Apabila setiap konsesi memiliki rencana kerja tahunan sekitar 1.500 hektar (ha) per tahun, akan ada sekitar 300.000 ha hutan yang siap dipanen kayunya. Rata-rata emisi yang dikeluarkan dari proses pembalakan tersebut diperkirakan sekitar 33 juta TCO2-e.
Apabila diterapkan RIL-C yang berdasarkan penelitian Grimson et al berpotensi mengurangi emisi sebesar 40 persen, maka dapat dilakukan pengurangan emisi sekitar 13 juta TCO2-e per tahun.

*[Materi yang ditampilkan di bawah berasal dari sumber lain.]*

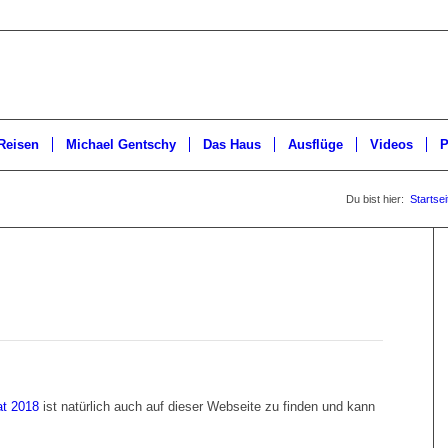
Reisen
Michael Gentschy
Das Haus
Ausflüge
Videos
P
Du bist hier:
Startsei
at 2018
ist natürlich auch auf dieser Webseite zu finden und kann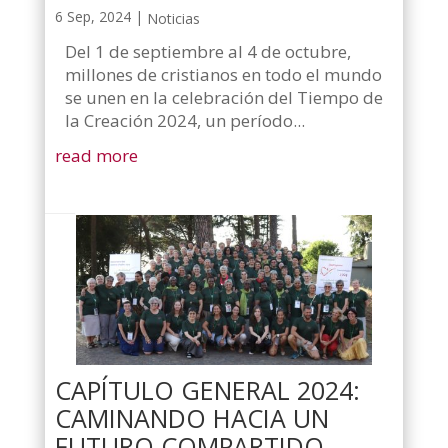
6 Sep, 2024
|
Noticias
Del 1 de septiembre al 4 de octubre,
millones de cristianos en todo el mundo
se unen en la celebración del Tiempo de
la Creación 2024, un período...
read more
CAPÍTULO GENERAL 2024:
CAMINANDO HACIA UN
FUTURO COMPARTIDO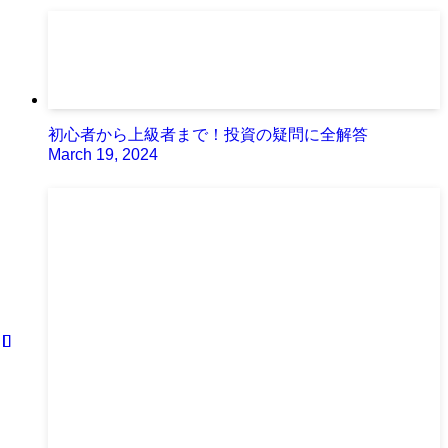
初心者から上級者まで！投資の疑問に全解答
March 19, 2024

Besaran angka ini tentu menyumbang signifikan terhadap target penurunan emisi FOLU sebesar 714 juta ton setara karbon dioksida pada 2030.
Namun, untuk mencapai target penurunan emisi dari RIL-C, masih ada sejumlah pekerjaan rumah yang harus diselesaikan. Saat ini penerapan metodologi RIL-C belum menjadi kewajiban dalam sertifikasi pengelolaan hutan berkelanjutan.
Ada dua model sertifikasi pengelolaan hutan yang telah dikenal, yaitu sertifikasi Pengelolaan Hutan Produksi Lestari (PHPL) dan sertifikasi Forest Stewardship Council (FSC). Dua sertifikasi ini memberikan nilai tambah bagi produk kayu yang dihasilkan perusahaan karena telah menerapkan praktik pengelolaan hutan secara legal, baik, dan lestari.
Sementara itu, pemegang konsesi yang telah menerapkan RIL-C saat ini hanya mendapatkan sertifikat verifikasi penurunan emisi. Memang, sertifikat verifikasi ini membantu dalam mempertahankan sertifikasi PHPL dan FSC yang telah dicapai perusahaan. Akan tetapi, tanpa adanya kewajiban ataupun insentif bagi perusahaan untuk menerapkan RIL-C, metode ini bisa saja diabaikan.
Demi mencapai target pengurangan emisi nasional, pembenahan dari pengelola konsesi dan penerapan pemanenan berdampak rendah perlu ditegakkan di seluruh Indonesia. RIL-C dapat menjadi metodologi yang andal untuk menghitung kontribusi penurunan emisi yang efektif secara biaya dibandingkan pemanenan konvensional.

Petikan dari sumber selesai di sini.